When I pressed him to produce one credibly documented example in which a man had dressed as a woman in order to invade a women’s restroom and then used a law that allowed entry by people based on gender identity to successfully avoid arrest or prosecution, he told me I could “Google it” and find lots of instances. As Raleigh’s News & Observer and Politifact confirmed at some length in a recent story, however, this appears to be an urban myth.

While there may have been some instances in North America in which a male predator invaded a women’s restroom disguised as a woman, there are simply no credible reports of such a person having ever successfully avoided arrest or prosecution based on the defense that he was merely using the restroom that corresponded with his gender identity. That’s because such behavior is illegal everywhere and would have been illegal under the Charlotte ordinance. The mere fact that some troubled predator somewhere might think the law provides him cover to try such a thing doesn’t make it legal.

Here’s the problem, though: Despite its disconnect from the real world, the “bathroom predator” story continues to generate real and unreasoning fear in some people. While some politicians and others are clearly using this supposed problem in a cynical and manipulative way, some HB2 supporters/defenders really believe this stuff. They have convinced themselves that predators will attempt to use non-discrimination ordinances and laws as license to invade women’s restrooms for nefarious purposes or, at a minimum, that HB2 opponents are acting callously by failing to acknowledge the genuineness of the fear in some individuals.
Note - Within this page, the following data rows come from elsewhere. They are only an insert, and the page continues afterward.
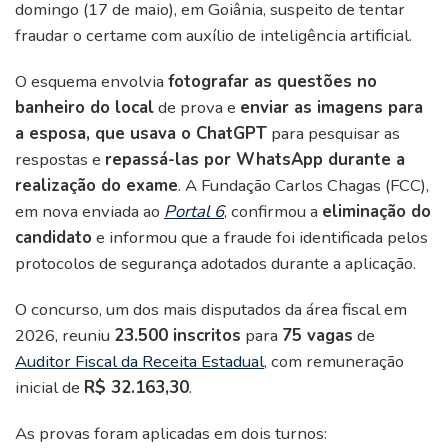
domingo (17 de maio), em Goiânia, suspeito de tentar
fraudar o certame com auxílio de inteligência artificial.
O esquema envolvia
fotografar as questões no
banheiro do local
de prova e
enviar as imagens para
a esposa, que usava o ChatGPT
para pesquisar as
respostas e
repassá-las por WhatsApp durante a
realização do exame
. A Fundação Carlos Chagas (FCC),
em nova enviada ao
Portal 6
, confirmou a
eliminação do
candidato
e informou que a fraude foi identificada pelos
protocolos de segurança adotados durante a aplicação.
O concurso, um dos mais disputados da área fiscal em
2026, reuniu
23.500 inscritos
para
75 vagas
de
Auditor Fiscal da Receita Estadual
, com remuneração
inicial de
R$ 32.163,30
.
As provas foram aplicadas em dois turnos:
One of the most interesting and illuminating developments in the debate over “bathroom predators” took place shortly after my parking lot debate, at a Legislative Building press conference held by Senate President Pro Tem Phil Berger. Berger, one of the leading champions of HB2, was asked by a reporter about the phenomenon of private businesses making clear that they will not apply the HB2 “birth certificate test.” As the reporter pointed out, if Senator Berger is so genuinely concerned about predatory men invading women’s restrooms, why did he craft HB2 to allow private businesses (the example given was the Target department store chain) to apply whatever rules they want?

In other words, if Berger and other supporters were truly sincere about being driven to guarantee safety for vulnerable women and girls, why didn’t they require all restrooms — public and private — to adhere to the birth certificate test? It was a fabulous question and Berger’s unconvincing answer — that free market forces and lawsuits brought by molested women and children would force businesses to rethink such policies — was laughably lame. By such “logic,” government could do away with airplane inspections and food safety rules too! After all, once a few planes went down or a few hundred people died from salmonella, airlines and food processors would adjust their behavior, right?
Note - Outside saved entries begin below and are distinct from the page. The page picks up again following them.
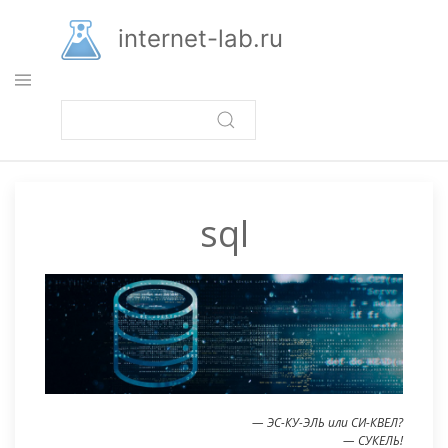
Перейти
к
internet-lab.ru
основному
содержанию
sql
— ЭС-КУ-ЭЛЬ или СИ-КВЕЛ?
— СУКЕЛЬ!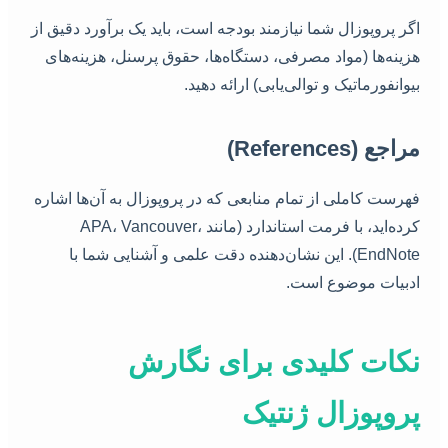
اگر پروپوزال شما نیازمند بودجه است، باید یک برآورد دقیق از
هزینه‌ها (مواد مصرفی، دستگاه‌ها، حقوق پرسنل، هزینه‌های
بیوانفورماتیک و توالی‌یابی) ارائه دهید.
مراجع (References)
فهرست کاملی از تمام منابعی که در پروپوزال به آن‌ها اشاره
کرده‌اید، با فرمت استاندارد (مانند APA، Vancouver،
EndNote). این نشان‌دهنده دقت علمی و آشنایی شما با
ادبیات موضوع است.
نکات کلیدی برای نگارش
پروپوزال ژنتیک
Clearly, the reporter’s question revealed a huge hole in the bathroom predator argument and Berger’s disingenuous use of it. The truth of the matter is that Berger and many other key architects of HB2 are not sincerely concerned about bathroom predators; to them the argument is merely a convenient tool to justify discrimination against LGBT people without publicly admitting their actual objective.

Rob Schofield is director of research at N.C. Policy Watch.